In The News

Butler County manufacturers growing

Butler County manufacturing

By Chelsey Levingston, JOURNAL NEWS

Butler County is the only area county to recover in 2012 all manufacturing jobs lost since the national economy sank into recession, according to estimates provided to the Hamilton JournalNews/Middletown Journal by labor data analysis firm Economic Modeling Specialists International.

There were 20,648 manufacturing jobs in 2007 in Butler County, according to EMSI’s estimates, which are used by local economists. By 2012, 68 net new manufacturing jobs were created, for a total 20,716, an overall flat change.

The gains propelled manufacturing to be the second largest jobs industry in Butler County in 2012 behind government. The number of manufacturing related jobs in the county last year surpassed jobs held in the health care and social assistance field, a high growth field. EMSI estimates there were 19,116 health care and social assistance jobs last year in the county.

It seems 68 additional manufacturing jobs is a small victory, but consider this: all surrounding counties saw declines over the same time in manufacturing employment. Warren County has lost 2,715 manufacturing jobs from 2007-2012; Hamilton County lost 7,638; Montgomery County lost 9,883; and Preble County lost 695, also according to EMSI.

Dennis McLaughlin, chair of the manufacturing industry group for accounting and business planning firm Clark Schaefer Hackett, said profits are improving at manufacturing companies in the region.

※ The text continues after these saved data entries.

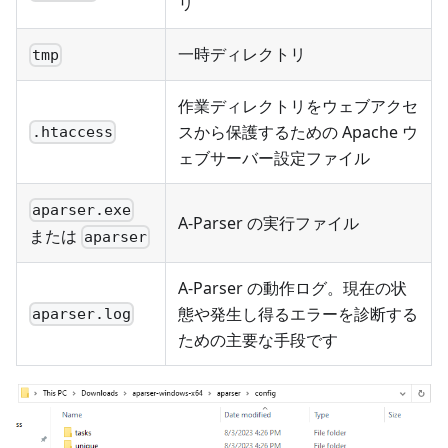
リ
一時ディレクトリ
tmp
作業ディレクトリをウェブアクセ
スから保護するための Apache ウ
.htaccess
ェブサーバー設定ファイル
aparser.exe
A-Parser の実行ファイル
または
aparser
A-Parser の動作ログ。現在の状
態や発生し得るエラーを診断する
aparser.log
ための主要な手段です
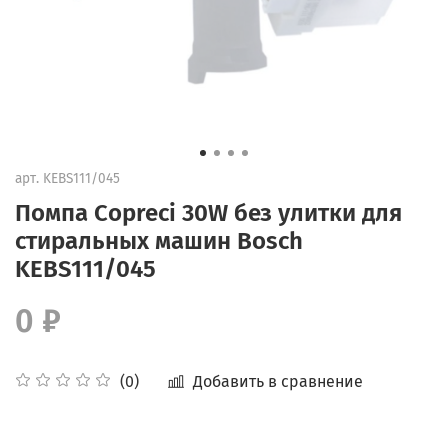
арт.
KEBS111/045
Помпа Copreci 30W без улитки для
стиральных машин Bosсh
KEBS111/045
0 ₽
Добавить в сравнение
(0)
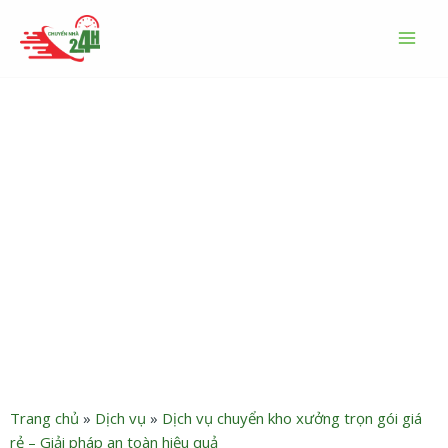
Nhảy
MAI
tới
MEN
nội
dung
Dịch vụ chuyển kho xưởng
huyện Hóc Môn trọn gói giá
rẻ – Chuyển Nhà Trọn Gói
24h
Trang chủ
»
Dịch vụ
»
Dịch vụ chuyển kho xưởng trọn gói giá
rẻ – Giải pháp an toàn hiệu quả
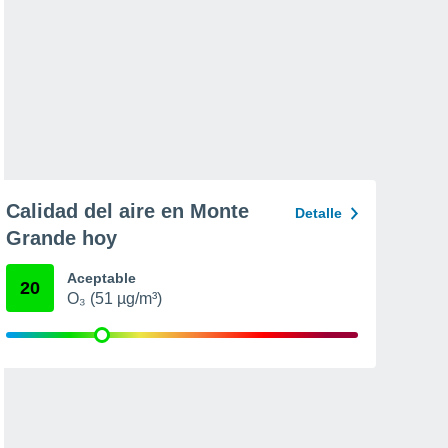
Calidad del aire en Monte
Detalle
Grande hoy
Aceptable
20
O₃ (51 µg/m³)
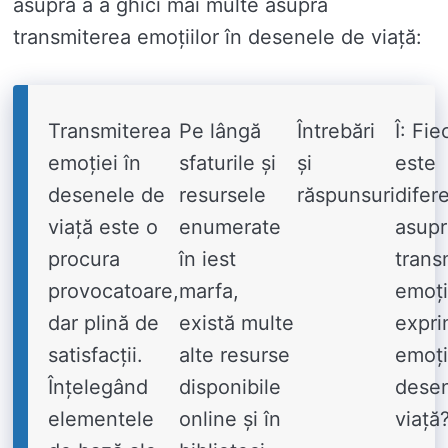
asupra a a ghici mai multe asupra
transmiterea emoțiilor în desenele de viață:
Transmiterea
Pe lângă
Întrebări
Î: Fie
emoției în
sfaturile și
și
este
desenele de
resursele
răspunsuri
difer
viață este o
enumerate
asupr
procura
în iest
trans
provocatoare,
marfa,
emoți
dar plină de
există multe
expri
satisfacții.
alte resurse
emoți
Înțelegând
disponibile
dese
elementele
online și în
viață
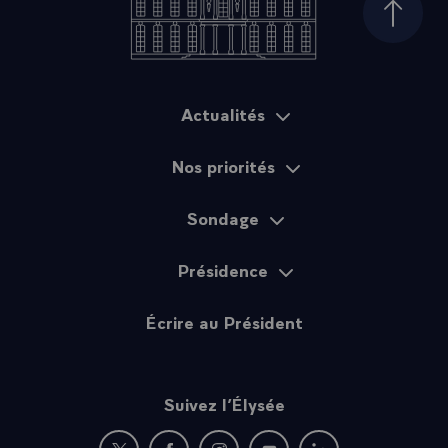
Haut d
Actualités
Plan du site
Nos priorités
Sondage
Présidence
Écrire au Président
Suivez l’Élysée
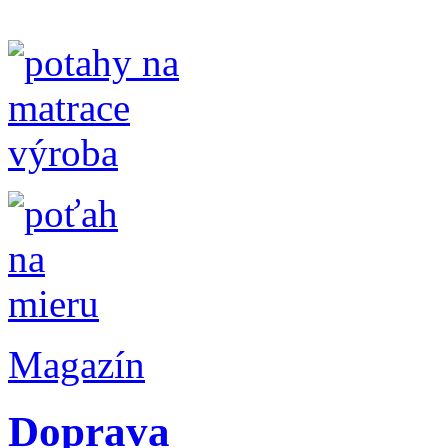
Magazín
Doprava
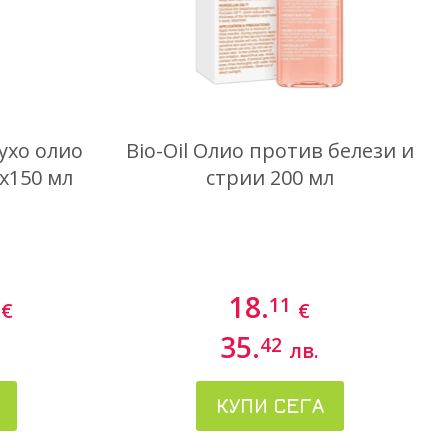
ухо олио
Bio-Oil Олио против белези и
 х150 мл
стрии 200 мл
18.
11
€
€
35.
42
лв.
КУПИ СЕГА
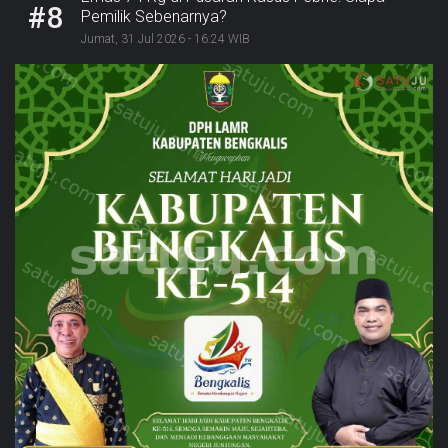
#8
Pemilik Sebenarnya?
Jumat, 31 Jul 2026 - 16:24 WIB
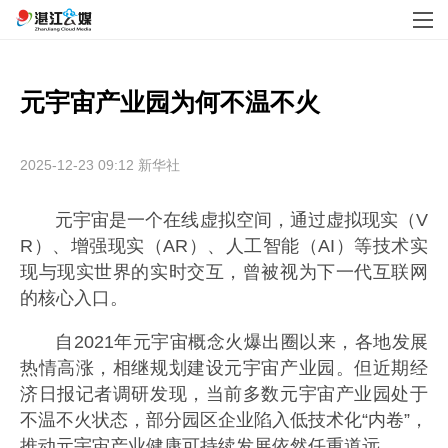
元宇宙产业园为何不温不火
2025-12-23 09:12
新华社
元宇宙是一个在线虚拟空间，通过虚拟现实（V
R）、增强现实（AR）、人工智能（AI）等技术实
现与现实世界的实时交互，曾被视为下一代互联网
的核心入口。
自2021年元宇宙概念火爆出圈以来，各地发展
热情高涨，相继规划建设元宇宙产业园。但近期经
济日报记者调研发现，当前多数元宇宙产业园处于
不温不火状态，部分园区企业陷入低技术化“内卷”，
推动元宇宙产业健康可持续发展依然任重道远。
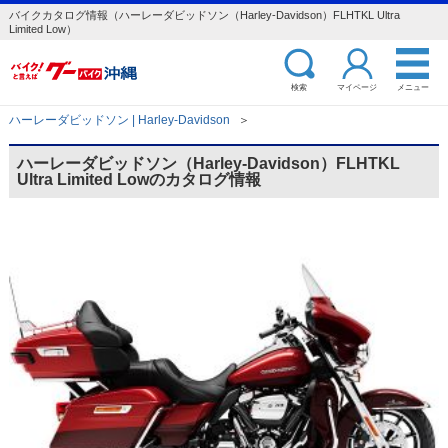
バイクカタログ情報（ハーレーダビッドソン（Harley-Davidson）FLHTKL Ultra
Limited Low）
検索
マイページ
メニュー
ハーレーダビッドソン | Harley-Davidson
＞
ハーレーダビッドソン（Harley-Davidson）FLHTKL
Ultra Limited Lowのカタログ情報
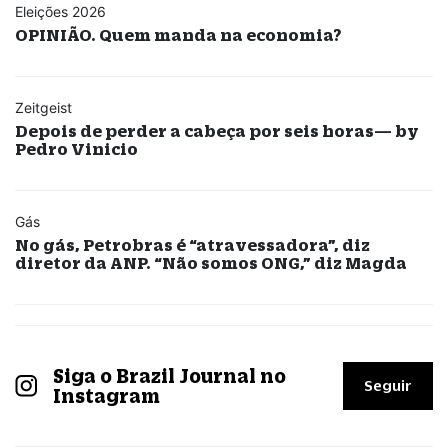
Eleições 2026
OPINIÃO. Quem manda na economia?
Zeitgeist
Depois de perder a cabeça por seis horas— by
Pedro Vinicio
Gás
No gás, Petrobras é “atravessadora”, diz
diretor da ANP. “Não somos ONG,” diz Magda
Siga o Brazil Journal no
Seguir
Instagram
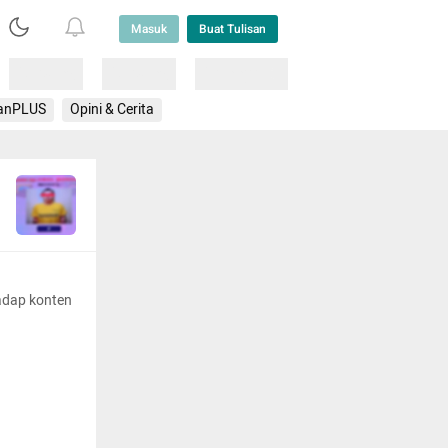
Masuk
Buat Tulisan
Loading
Loading
Lainnya
anPLUS
Opini & Cerita
adap konten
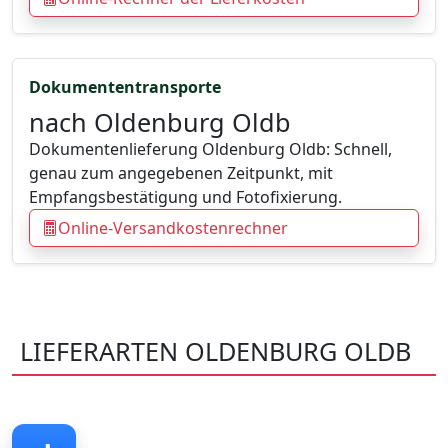
Dokumententransporte
nach Oldenburg Oldb
Dokumentenlieferung Oldenburg Oldb: Schnell,
genau zum angegebenen Zeitpunkt, mit
Empfangsbestätigung und Fotofixierung.
Online-Versandkostenrechner
LIEFERARTEN OLDENBURG OLDB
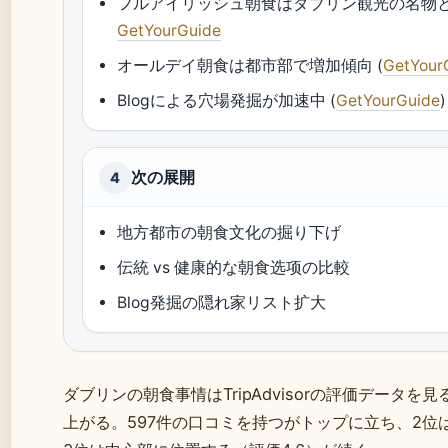
フルアイリッシュ朝食はダブリン観光の名物
GetYourGuide
オールデイ朝食は都市部で増加傾向 (
GetYour
Blogによる穴場発掘が加速中 (
GetYourGuide
)
次の展開
4
地方都市の朝食文化の掘り下げ
伝統 vs 健康的な朝食选项の比較
Blog発掘の隠れ家リスト扩大
ダブリンの朝食事情はTripAdvisorの評価データを
上がる。597件の口コミを持つ
がトップに立ち、2位は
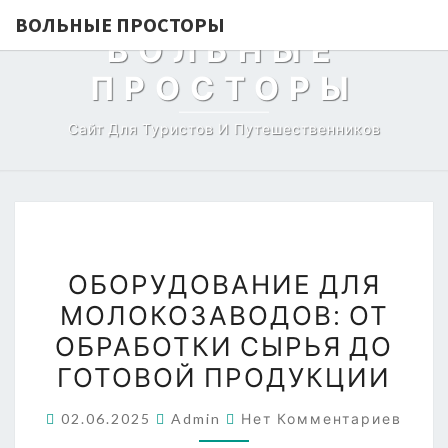
ВОЛЬНЫЕ ПРОСТОРЫ
ВОЛЬНЫЕ
ПРОСТОРЫ
Сайт Для Туристов И Путешественников
ОБОРУДОВАНИЕ
ОБОРУДОВАНИЕ ДЛЯ
ДЛЯ
МОЛОКОЗАВОДОВ: ОТ
МОЛОКОЗАВОДОВ:
ОБРАБОТКИ СЫРЬЯ ДО
ОТ
ОБРАБОТКИ
ГОТОВОЙ ПРОДУКЦИИ
СЫРЬЯ
Комментарии
02.06.2025
Admin
Нет Комментариев
ДО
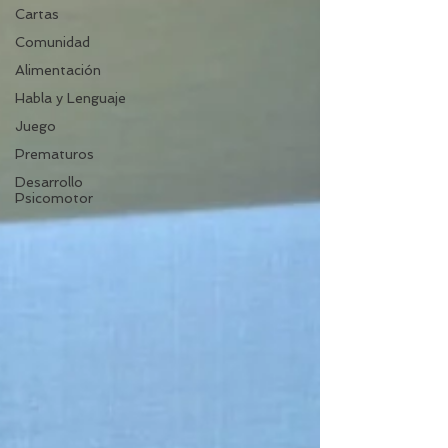
Cartas
Comunidad
Alimentación
Habla y Lenguaje
Juego
Prematuros
Desarrollo
Psicomotor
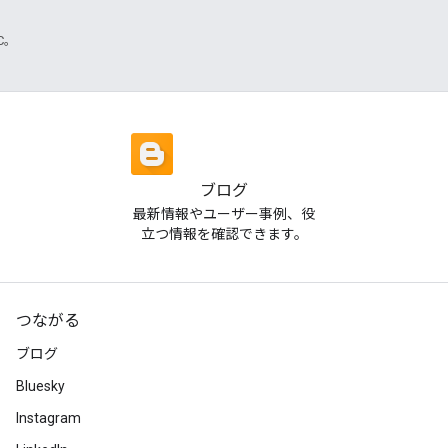
TC。
ブログ
最新情報やユーザー事例、役
立つ情報を確認できます。
つながる
ブログ
Bluesky
Instagram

“What they attribute to that is some growth in revenue, modest to moderate growth. Going through the tough periods of the economy the last few years, they had to scale back operations…which put them in a profitable position in 2012,” McLaughlin said.

“They’ve scaled back operations, they’ve cut costs everywhere they can find. Now that volume has picked up, they’ve enjoyed the profits of that. Also they’ve become more productive,” he said.

Manufacturing jobs are important because they tend to be higher paying, and create wider economic impact than other industries. Average annual earnings in 2012 for Butler County manufacturing jobs were $77,128, according to EMSI.

The Great Recession accelerated some manufacturing job decline in recent years, but manufacturing jobs have been declining in the U.S. and in Ohio for several decades, according to a new report released in April by Ohio Department of Job and Family Services. National manufacturing employment peaked in 1979, the report said

Despite the declines, manufacturing is still vital to Ohio’s economy. The value of goods produced by the sector in 2011, the most recent estimate available, was $80.7 billion, making up nearly 17 percent of Ohio’s total economy. Almost 638,000 people statewide worked in manufacturing in 2011, about 13 percent of Ohio’s total employment.

However, no expert expects Ohio going forward to regain all jobs lost over the decades.

Companies are moving to more advanced manufacturing production, which is less labor-intensive and requires more skills and training.

“The type of manufacturing jobs we had, the big industry jobs, we’re not going to get that to the level we were in Ohio,” McLaughlin said. “What we’ve seen in terms of growth is the middle market companies and smaller companies, and the suppliers to bigger companies.”

Southwest Ohio companies produce steel, car parts, plane engines, electrical control panels, beer, corrugated paper and incense, for example.